İnsanlar birbirlerini ruhuyla, kalbiyle ve karakteriyle değerlendirmeyi toptan bıraktı artık; varsa yoksa fiziksel özellikler! Pakete bakılıyor yani, içindekini kimsenin salladığı yok! Hem de ne bakmak, saçının ucundaki kırıktan ayak parmağına kadar dikkatle inceleyip, acımasızca bir kırıp dökme arzusuyla ağzına geleni söylüyor millet birbirine. Hani “Allah öyle yaratmış, yargılamak günahtır” diyen de kalmadı!
Misal bir kadın; hepimizin aklına öyle olmak mecburiymiş gibi yerleştirilen fit, sıfır beden ve zayıf kalıplarından farklıysa vay haline; fütursuzlar hemen görev başına geliyor ve “Bu kilolar ne, acil çözmen lazım!” tadında yorumlar başlıyor. Son olarak bir takipçisinin başarılı oyuncu Aslıhan Gürbüz’e yaptığı gibi... Üstelik Gürbüz gerçekten çok güzel bir kadın, oynadığı diziyi bayılarak izliyorum, güzel eşittir sıska demek değil yani! Annemin lafı geldi aklıma: “Kadın dediğin balık etli olur, zayıflayıp da erkek çocuğuna benzeme!”
İnsani değerler yerlerde...
Bir başkasını fiziksel özellikleri nedeniyle yaralamaya çalışırken, “Bana ne kadının kilosundan, benim ne haddime bunun yorumunu yapmak” da demiyorlar. Öyle bir kendini bilmezlik ve kötü niyet sarmalındalar! Gerçi 11 gencecik kadının hayallerini yarım bırakıp gittiği jet kazasından sonra yapılan insanlık dışı yorumları düşününce, hiçbir şeye şaşırmamak lazım bu devirde! Yozlaşmanın ve insani değerleri kaybetmenin zirvesindeyiz.
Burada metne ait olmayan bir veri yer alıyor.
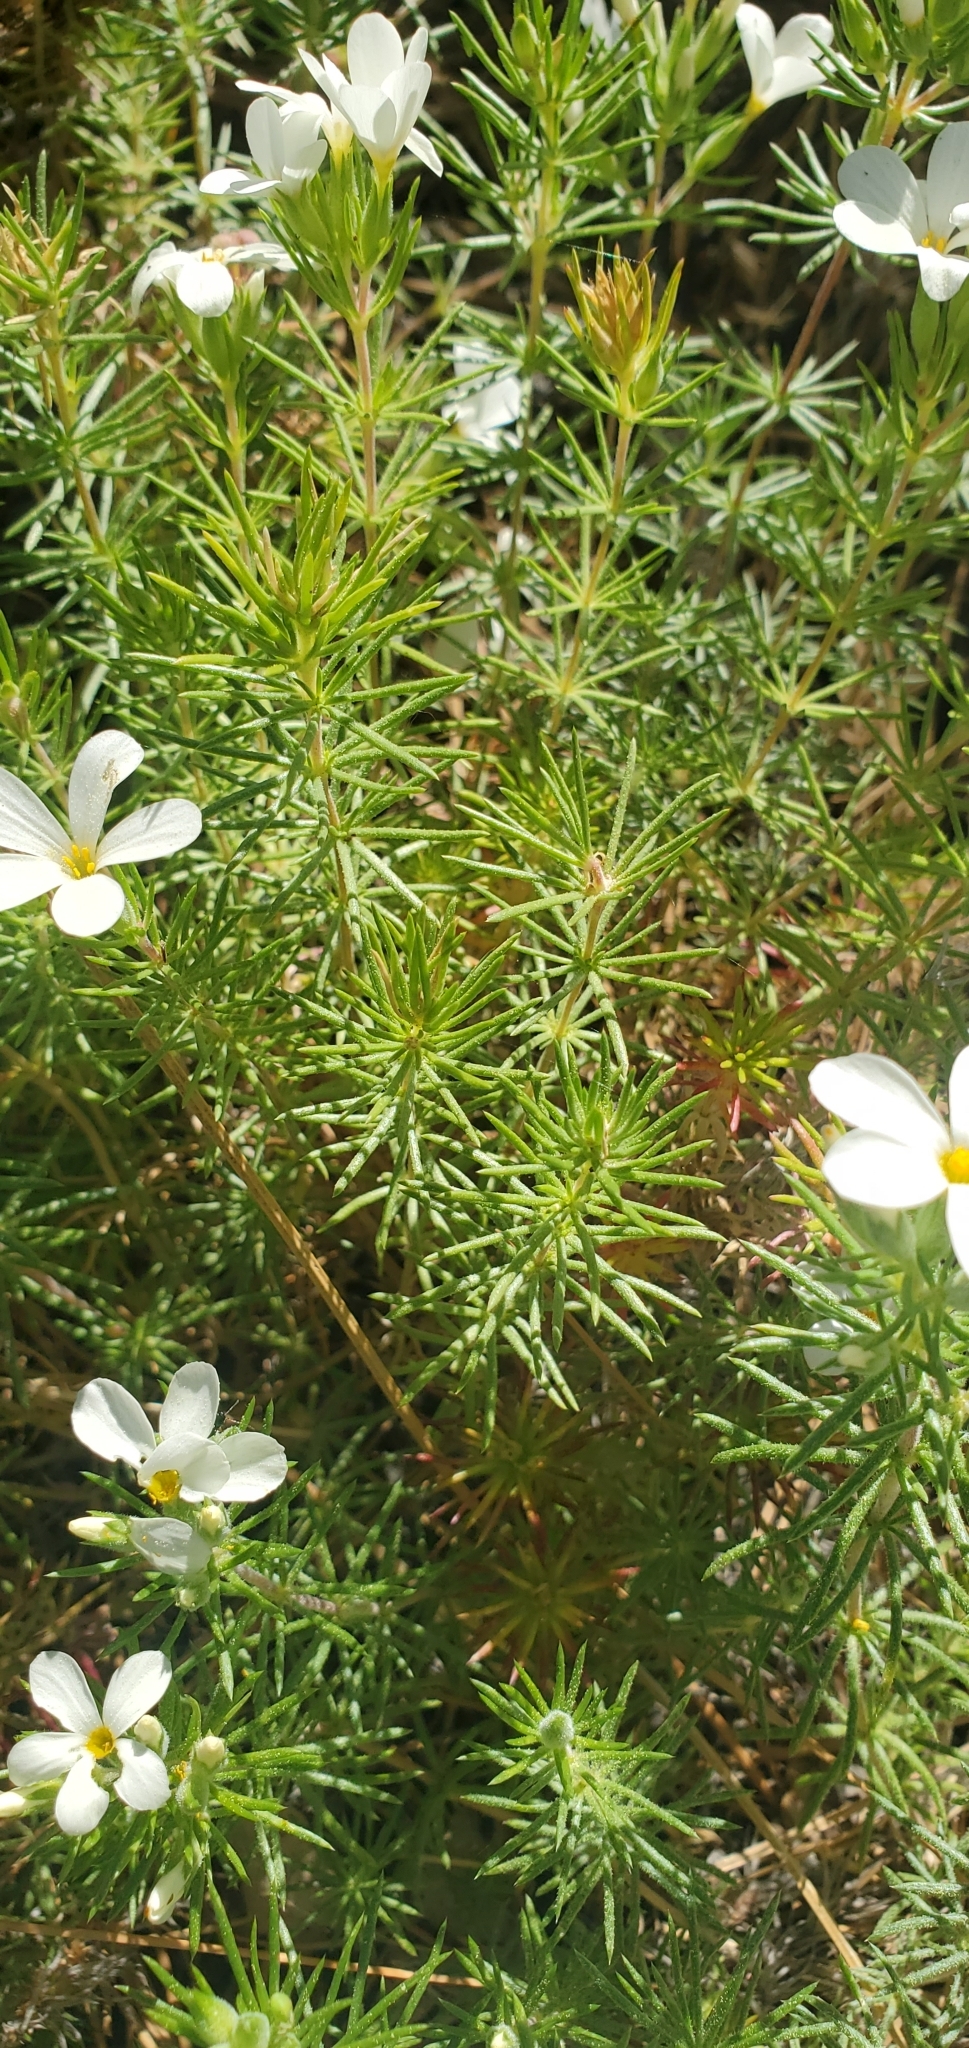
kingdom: Plantae
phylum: Tracheophyta
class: Magnoliopsida
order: Ericales
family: Polemoniaceae
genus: Leptosiphon
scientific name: Leptosiphon floribundum
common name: Many-flower linanthus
Kilosuyla ilgili atıp tutan takipçinin mesajlarından sonra; “Birbirinizin kaşıyla gözüyle uğraşmayı, kimin ne giydiğine, ne yiyip içtiğine bakmayı, kirli fikirlerinizi beyan etmeyi bırakın. Kendinizi, doğayı sevin, sizden başka hayatlara, bedenlere ve ruhlara saygı gösterin” demiş Aslıhan Gürbüz. Ne kadar doğru söylemiş. Benim de birkaç eklemem olacak...
- Bir insanın yüzüne karşı söylemeye cesaret edemeyeceğin şeyleri, klavye tuşlarının arasına saklanarak da söyleme, acınası oluyor.
- Sosyal medyada “Kime ne laf soksam” diye harcadığın mesaiyi, kendini sevebilmek için harca. Kendini seven insan, etrafa saldırma gereği duymaz.
- Başkalarının hayatını didiklemeyi bırakıp, kendi hayatını anlamlı hale getirmeye yoğunlaş. Boş boş oturup millete sarma, kendin için bir şeyler yap.
- Kıskançlık yapma, kin gütme. Hadsiz, fütursuz olma. Daha iyi bir insan olmayı dene.
- Bu son madde hepimize; sosyal medyadan mümkün olduğunca uzak dur. Sanal dünyada vakit geçirirken hayat son hız kaçıp gidiyor. Gerçek dünyaya dönün a dostlar!